Tidak sepenuhnya jelas dari data CDC mengapa kedua rantai itu membuang jauh lebih banyak vaksin daripada agen negara bagian dan federal.
Bisnis

CVS, Walgreens telah membuang lebih banyak dosis vaksin daripada gabungan kebanyakan negara bagian


Dua rantai apotek nasional yang dipercayakan pemerintah federal untuk menyuntik orang terhadap COVID-19 merupakan bagian terbesar dari dosis vaksin yang terbuang, menurut data pemerintah yang diperoleh oleh KHN.

Pusat Pengendalian dan Pencegahan Penyakit mencatat 182.874 dosis terbuang pada akhir Maret, tiga bulan dalam upaya negara untuk memvaksinasi massa terhadap virus corona. Dari jumlah tersebut, CVS bertanggung jawab atas hampir setengahnya, dan Walgreens untuk 21%, atau hampir 128.500 gabungan tembakan yang terbuang.

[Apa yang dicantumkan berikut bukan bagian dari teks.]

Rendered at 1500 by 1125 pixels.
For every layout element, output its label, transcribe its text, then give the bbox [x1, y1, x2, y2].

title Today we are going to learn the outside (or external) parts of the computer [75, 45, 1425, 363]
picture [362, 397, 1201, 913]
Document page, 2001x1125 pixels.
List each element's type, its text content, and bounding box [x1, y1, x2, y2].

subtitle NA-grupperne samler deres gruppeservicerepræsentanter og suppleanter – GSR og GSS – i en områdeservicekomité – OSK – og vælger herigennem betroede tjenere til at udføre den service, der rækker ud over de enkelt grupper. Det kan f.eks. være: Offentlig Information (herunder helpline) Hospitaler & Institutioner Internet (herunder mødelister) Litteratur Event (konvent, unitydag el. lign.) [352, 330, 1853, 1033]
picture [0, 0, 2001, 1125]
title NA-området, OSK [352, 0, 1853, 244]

Data CDC menunjukkan bahwa perusahaan telah membuang lebih banyak dosis daripada gabungan negara bagian, teritori AS, dan badan federal. Vaksin Pfizer, yang pada bulan Desember adalah yang pertama digunakan dan awalnya membutuhkan penyimpanan pada suhu sangat dingin, mewakili hampir 60% dari dosis yang dibuang.

Tidak sepenuhnya jelas dari data CDC mengapa kedua rantai itu membuang jauh lebih banyak vaksin daripada agen negara bagian dan federal. Beberapa kritikus menunjuk pada perencanaan yang buruk di awal peluncuran, ketika pemerintahan Trump sangat bergantung pada CVS dan Walgreens untuk memvaksinasi penghuni dan anggota staf fasilitas perawatan jangka panjang. Menanggapi pertanyaan, CVS mengatakan “hampir semua” limbah vaksin yang dilaporkan terjadi selama upaya itu. Walgreens tidak menentukan berapa banyak dosis yang terbuang dari program perawatan jangka panjang.